It would be nice if I actually had a plan! I've been battling a little health issue, which has interfered with my life, including planning the meals for this week. But I'm not giving up!
Today, we had cereal with milk and hash browns for breakfast. Lunch was baked potato and quiche with salsa, a weird combo, but my dd17 loves baked potatoes and since they have more bio-available potassium than a banana, I let her have them as often as she wishes. She also weighs 98 pounds... I on the other hand, stick with the quiche.
black eyed pea salad with fresh cilantro. I didn't like it as much as I had anticipated, but my dh likes cilantro, so he'll have the rest with lunches, or crackers for a snack later in the week. I also took a loaf of Panera Asiago Cheese bread from the freezer, and toasted it in the oven to have warm with the rest of a cheese ball.

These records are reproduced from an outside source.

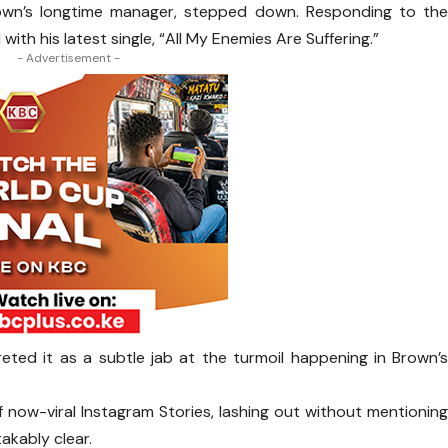
wn’s longtime manager, stepped down. Responding to th
with his latest single, “All My Enemies Are Suffering.”
- Advertisement -
eted it as a subtle jab at the turmoil happening in Brown’
 of now-viral Instagram Stories, lashing out without mentionin
akably clear.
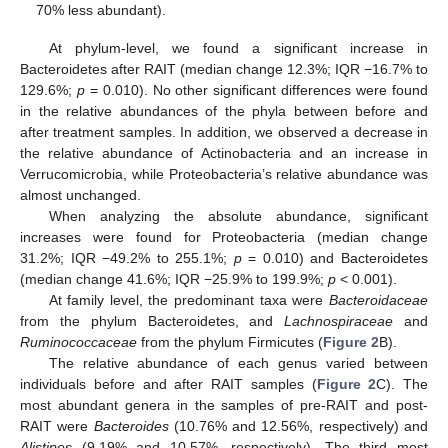
70% less abundant).
At phylum-level, we found a significant increase in
Bacteroidetes after RAIT (median change 12.3%; IQR −16.7% to
129.6%;
p
= 0.010). No other significant differences were found
in the relative abundances of the phyla between before and
after treatment samples. In addition, we observed a decrease in
the relative abundance of Actinobacteria and an increase in
Verrucomicrobia, while Proteobacteria’s relative abundance was
almost unchanged.
When analyzing the absolute abundance, significant
increases were found for Proteobacteria (median change
31.2%; IQR −49.2% to 255.1%;
p
= 0.010) and Bacteroidetes
(median change 41.6%; IQR −25.9% to 199.9%;
p
< 0.001).
At family level, the predominant taxa were
Bacteroidaceae
from the phylum Bacteroidetes, and
Lachnospiraceae
and
Ruminococcaceae
from the phylum Firmicutes (
Figure 2
B).
The relative abundance of each genus varied between
individuals before and after RAIT samples (
Figure 2
C). The
most abundant genera in the samples of pre-RAIT and post-
RAIT were
Bacteroides
(10.76% and 12.56%, respectively) and
Alistipes
(9.19% and 10.57%, respectively). The third most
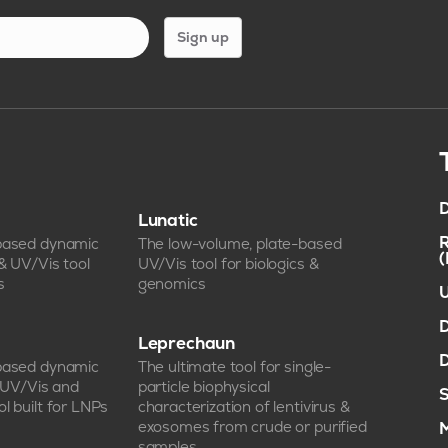
Sign up
D
Lunatic
R
-based dynamic
The low-volume, plate-based
 & UV/Vis tool
UV/Vis tool for biologics &
s
genomics
U
D
Leprechaun
D
-based dynamic
The ultimate tool for single-
, UV/Vis and
particle biophysical
S
l built for LNPs
characterization of lentivirus &
exosomes from crude or purified
M
samples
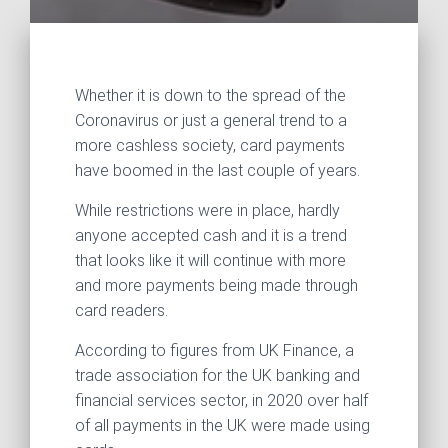
Whether it is down to the spread of the
Coronavirus or just a general trend to a
more cashless society, card payments
have boomed in the last couple of years.
While restrictions were in place, hardly
anyone accepted cash and it is a trend
that looks like it will continue with more
and more payments being made through
card readers.
According to figures from UK Finance, a
trade association for the UK banking and
financial services sector, in 2020 over half
of all payments in the UK were made using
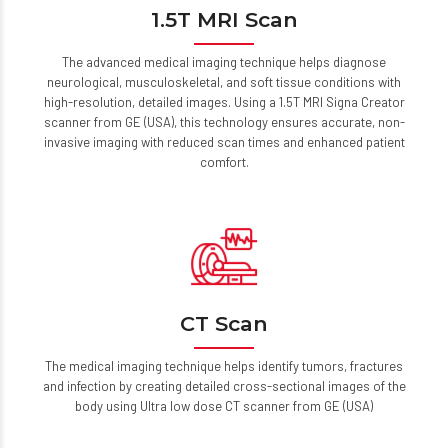
1.5T MRI Scan
The advanced medical imaging technique helps diagnose
neurological, musculoskeletal, and soft tissue conditions with
high-resolution, detailed images. Using a 1.5T MRI Signa Creator
scanner from GE (USA), this technology ensures accurate, non-
invasive imaging with reduced scan times and enhanced patient
comfort.
CT Scan
The medical imaging technique helps identify tumors, fractures
and infection by creating detailed cross-sectional images of the
body using Ultra low dose CT scanner from GE (USA)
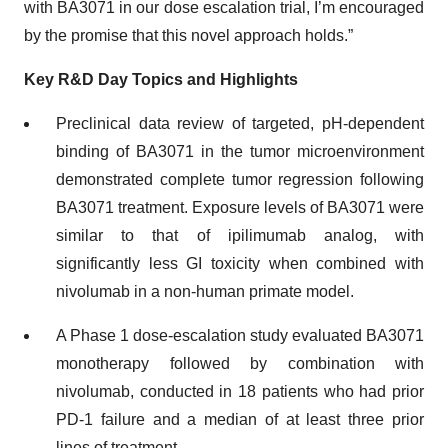
with BA3071 in our dose escalation trial, I’m encouraged
by the promise that this novel approach holds.”
Key R&D Day Topics and Highlights
Preclinical data review of targeted, pH-dependent
binding of BA3071 in the tumor microenvironment
demonstrated complete tumor regression following
BA3071 treatment. Exposure levels of BA3071 were
similar to that of ipilimumab analog, with
significantly less GI toxicity when combined with
nivolumab in a non-human primate model.
A Phase 1 dose-escalation study evaluated BA3071
monotherapy followed by combination with
nivolumab, conducted in 18 patients who had prior
PD-1 failure and a median of at least three prior
lines of treatment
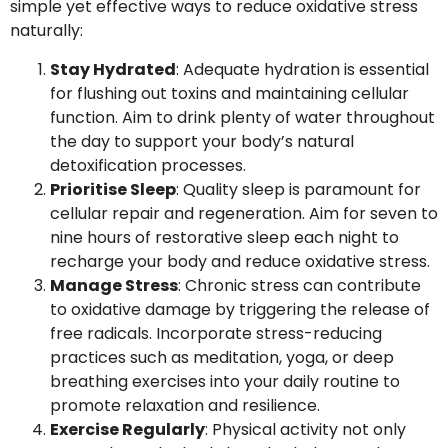
simple yet effective ways to reduce oxidative stress
naturally:
Stay Hydrated
: Adequate hydration is essential
for flushing out toxins and maintaining cellular
function. Aim to drink plenty of water throughout
the day to support your body’s natural
detoxification processes.
Prioritise Sleep
: Quality sleep is paramount for
cellular repair and regeneration. Aim for seven to
nine hours of restorative sleep each night to
recharge your body and reduce oxidative stress.
Manage Stress
: Chronic stress can contribute
to oxidative damage by triggering the release of
free radicals. Incorporate stress-reducing
practices such as meditation, yoga, or deep
breathing exercises into your daily routine to
promote relaxation and resilience.
Exercise Regularly
: Physical activity not only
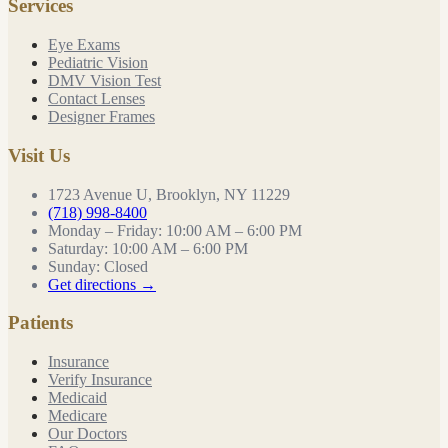
Services
Eye Exams
Pediatric Vision
DMV Vision Test
Contact Lenses
Designer Frames
Visit Us
1723 Avenue U, Brooklyn, NY 11229
(718) 998-8400
Monday – Friday
:
10:00 AM – 6:00 PM
Saturday
:
10:00 AM – 6:00 PM
Sunday
:
Closed
Get directions →
Patients
Insurance
Verify Insurance
Medicaid
Medicare
Our Doctors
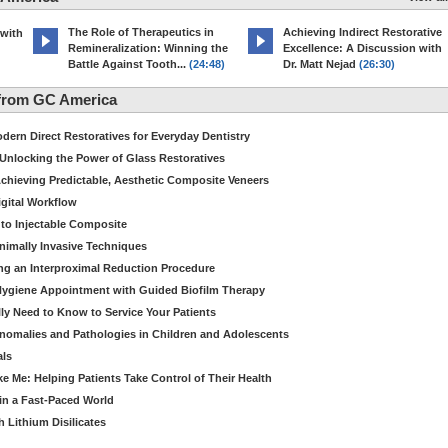
The Role of Therapeutics in
Achieving Indirect Restorative
 with
Remineralization: Winning the
Excellence: A Discussion with
Battle Against Tooth...
(24:48)
Dr. Matt Nejad
(26:30)
from GC America
dern Direct Restoratives for Everyday Dentistry
: Unlocking the Power of Glass Restoratives
chieving Predictable, Aesthetic Composite Veneers
igital Workflow
to Injectable Composite
Minimally Invasive Techniques
ing an Interproximal Reduction Procedure
 Hygiene Appointment with Guided Biofilm Therapy
ly Need to Know to Service Your Patients
nomalies and Pathologies in Children and Adolescents
als
Me: Helping Patients Take Control of Their Health
in a Fast-Paced World
 Lithium Disilicates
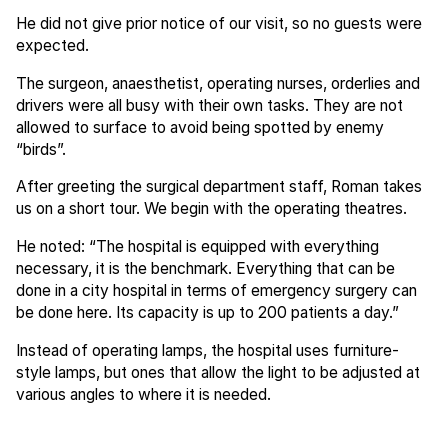
He did not give prior notice of our visit, so no guests were
expected.
The surgeon, anaesthetist, operating nurses, orderlies and
drivers were all busy with their own tasks. They are not
allowed to surface to avoid being spotted by enemy
“birds”.
After greeting the surgical department staff, Roman takes
us on a short tour. We begin with the operating theatres.
He noted: “The hospital is equipped with everything
necessary, it is the benchmark. Everything that can be
done in a city hospital in terms of emergency surgery can
be done here. Its capacity is up to 200 patients a day.”
Instead of operating lamps, the hospital uses furniture-
style lamps, but ones that allow the light to be adjusted at
various angles to where it is needed.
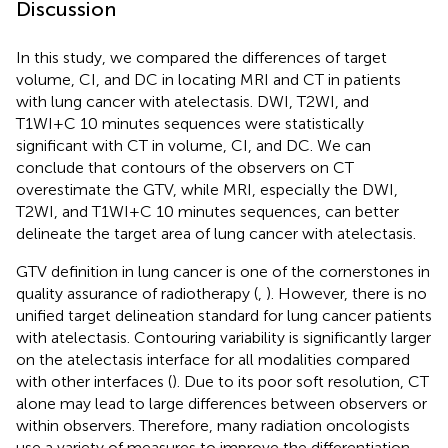
Discussion
In this study, we compared the differences of target
volume, CI, and DC in locating MRI and CT in patients
with lung cancer with atelectasis. DWI, T2WI, and
T1WI+C 10 minutes sequences were statistically
significant with CT in volume, CI, and DC. We can
conclude that contours of the observers on CT
overestimate the GTV, while MRI, especially the DWI,
T2WI, and T1WI+C 10 minutes sequences, can better
delineate the target area of lung cancer with atelectasis.
GTV definition in lung cancer is one of the cornerstones in
quality assurance of radiotherapy (
,
). However, there is no
unified target delineation standard for lung cancer patients
with atelectasis. Contouring variability is significantly larger
on the atelectasis interface for all modalities compared
with other interfaces (
). Due to its poor soft resolution, CT
alone may lead to large differences between observers or
within observers. Therefore, many radiation oncologists
use a variety of measures to improve the differentiation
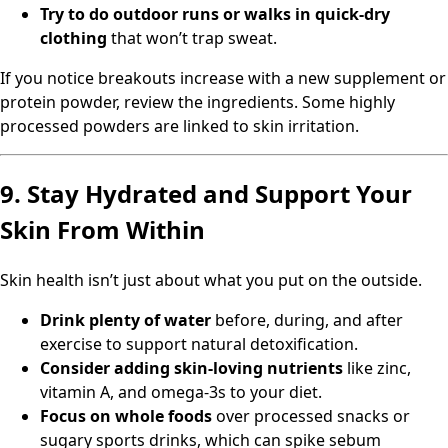
Try to do outdoor runs or walks in quick-dry
clothing
that won’t trap sweat.
If you notice breakouts increase with a new supplement or
protein powder, review the ingredients. Some highly
processed powders are linked to skin irritation.
9. Stay Hydrated and Support Your
Skin From Within
Skin health isn’t just about what you put on the outside.
Drink plenty of water
before, during, and after
exercise to support natural detoxification.
Consider adding skin-loving nutrients
like zinc,
vitamin A, and omega-3s to your diet.
Focus on whole foods
over processed snacks or
sugary sports drinks, which can spike sebum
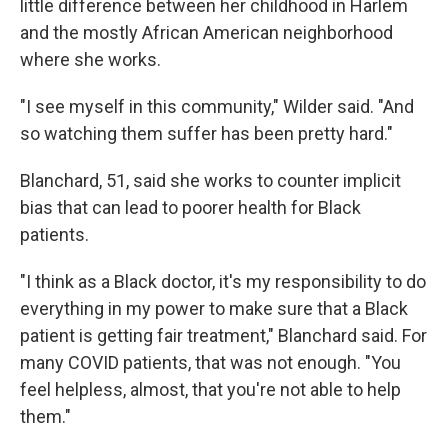
little difference between her childhood in Harlem
and the mostly African American neighborhood
where she works.
"I see myself in this community," Wilder said. "And
so watching them suffer has been pretty hard."
Blanchard, 51, said she works to counter implicit
bias that can lead to poorer health for Black
patients.
"I think as a Black doctor, it's my responsibility to do
everything in my power to make sure that a Black
patient is getting fair treatment," Blanchard said. For
many COVID patients, that was not enough. "You
feel helpless, almost, that you're not able to help
them."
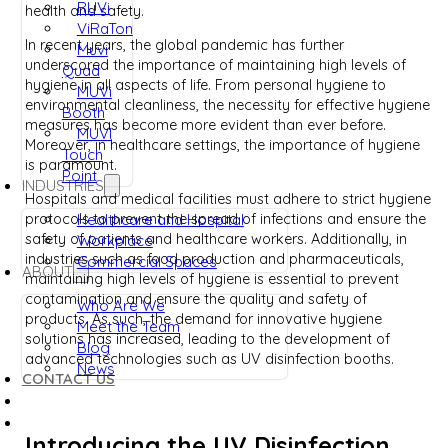
RUVi
health and safety.
ViRaTon
In recent years, the global pandemic has further
Muvi
underscored the importance of maintaining high levels of
Quad
hygiene in all aspects of life. From personal hygiene to
MUVi
environmental cleanliness, the necessity for effective hygiene
Booth
measures has become more evident than ever before.
MUVI
Moreover, in healthcare settings, the importance of hygiene
Touch
is paramount.
Point
INDUSTRIES
Hospitals and medical facilities must adhere to strict hygiene
Healthcare and Hospital
protocols to prevent the spread of infections and ensure the
safety of patients and healthcare workers. Additionally, in
Workplace
industries such as food production and pharmaceuticals,
Commercial Spaces
ABOUT
maintaining high levels of hygiene is essential to prevent
contamination and ensure the quality and safety of
Who Are We
products. As such, the demand for innovative hygiene
Meet the Team
solutions has increased, leading to the development of
Blog
advanced technologies such as UV disinfection booths.
News
CONTACT US
Introducing the UV Disinfection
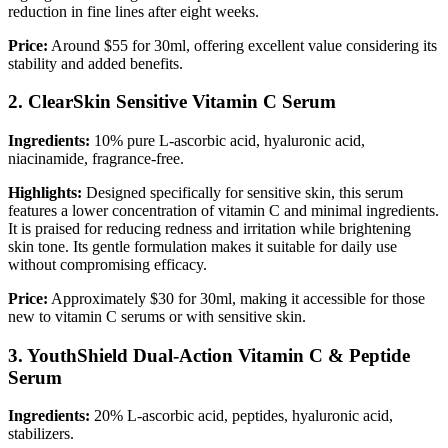
reduction in fine lines after eight weeks.
Price:
Around $55 for 30ml, offering excellent value considering its
stability and added benefits.
2. ClearSkin Sensitive Vitamin C Serum
Ingredients:
10% pure L-ascorbic acid, hyaluronic acid,
niacinamide, fragrance-free.
Highlights:
Designed specifically for sensitive skin, this serum
features a lower concentration of vitamin C and minimal ingredients.
It is praised for reducing redness and irritation while brightening
skin tone. Its gentle formulation makes it suitable for daily use
without compromising efficacy.
Price:
Approximately $30 for 30ml, making it accessible for those
new to vitamin C serums or with sensitive skin.
3. YouthShield Dual-Action Vitamin C & Peptide
Serum
Ingredients:
20% L-ascorbic acid, peptides, hyaluronic acid,
stabilizers.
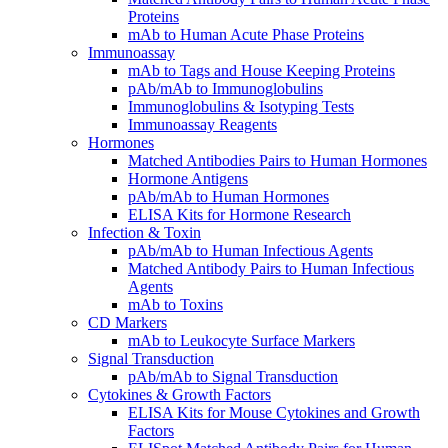
Proteins
mAb to Human Acute Phase Proteins
Immunoassay
mAb to Tags and House Keeping Proteins
pAb/mAb to Immunoglobulins
Immunoglobulins & Isotyping Tests
Immunoassay Reagents
Hormones
Matched Antibodies Pairs to Human Hormones
Hormone Antigens
pAb/mAb to Human Hormones
ELISA Kits for Hormone Research
Infection & Toxin
pAb/mAb to Human Infectious Agents
Matched Antibody Pairs to Human Infectious
Agents
mAb to Toxins
CD Markers
mAb to Leukocyte Surface Markers
Signal Transduction
pAb/mAb to Signal Transduction
Cytokines & Growth Factors
ELISA Kits for Mouse Cytokines and Growth
Factors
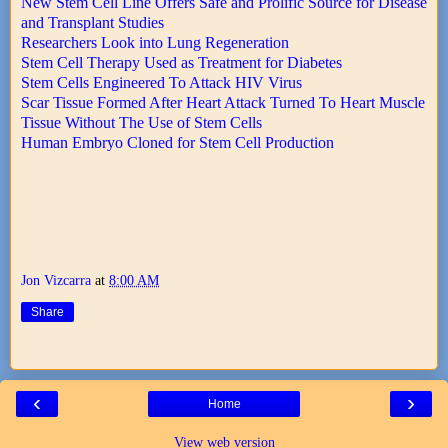
New Stem Cell Line Offers Safe and Prolific Source for Disease
and Transplant Studies
Researchers Look into Lung Regeneration
Stem Cell Therapy Used as Treatment for Diabetes
Stem Cells Engineered To Attack HIV Virus
Scar Tissue Formed After Heart Attack Turned To Heart Muscle
Tissue Without The Use of Stem Cells
Human Embryo Cloned for Stem Cell Production
Jon Vizcarra
at
8:00 AM
Share
‹
›
Home
View web version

The Pantry Challenge plan for the rest of Week 4 looks something like this:
Quiche cups with phyllo dough, fresh orange juice
Homemade waffles with peanut butter and bananas, milk (using my waffle maker!!!)
Bagels with cream cheese, milk or cocoa
Shredded Wheat with milk
Cinnamon rolls with milk, stewed apples
Chili with beans, onions, cheese and fritos, Apple Sticky Bun Bread Pudding (new!)
Spaghetti/Ravoili with tomato meat sauce, parmesan, green salad
Chicken Tortilla Soup
Homemade Chicken Pot Pie
Cabbage Sausage Stew, bread
Beef and Noodles with English peas, (my new recipe for the week) with Cinnamon Pumpkin Cake
Bean & Cheese Quesadillas, carrot sticks with ranch
Green salad with baked chicken, orange slices
Grilled Cheese sammies,
Creamy Mac & Cheese or Creamy Fettuccine (another new recipe!)
Pigs in Blankets (to have with leftover chili)
Leftovers from dinners
I'm going to try my Any Meal Cheese Pie recipe, and make Quiche Cups using phyllo dough I have frozen. I've gotten to the "creative stage" in the Pantry Challenge! I'm out of my comfort zone, and am having to put together things we don't normally eat, but I know I can do this!
Ann asked if I would post my recipe for homemade biscuits, but I have to admit that it is not my original recipe. It came from a Southern Living magazine article written by Deborah Lowery, circa 1987, and the recipe was created by Mrs. Ken Altizer, from Charlotte, North Carolina.
2 1/4 cups flour
1/4 tsp. salt
1 Tbsp. baking powder
1 Tbsp. sugar
1/2 cup shortening
1 egg, beaten
2/3 cup milk
Combine dry ingredients, then cut in shortening. Combine egg and milk, beat slightly, then add to flour mixture, stirring until just moistened. Turn dough out onto a floured surface, and knead 3 or 4 times. Roll or pat out dough to 1/2 inch thickness and cut with biscuit cutter. Bake at 450* for 10-12 minutes or until golden. Remove from oven and brush with melted butter, if desired.
I hope you like them as much as we do!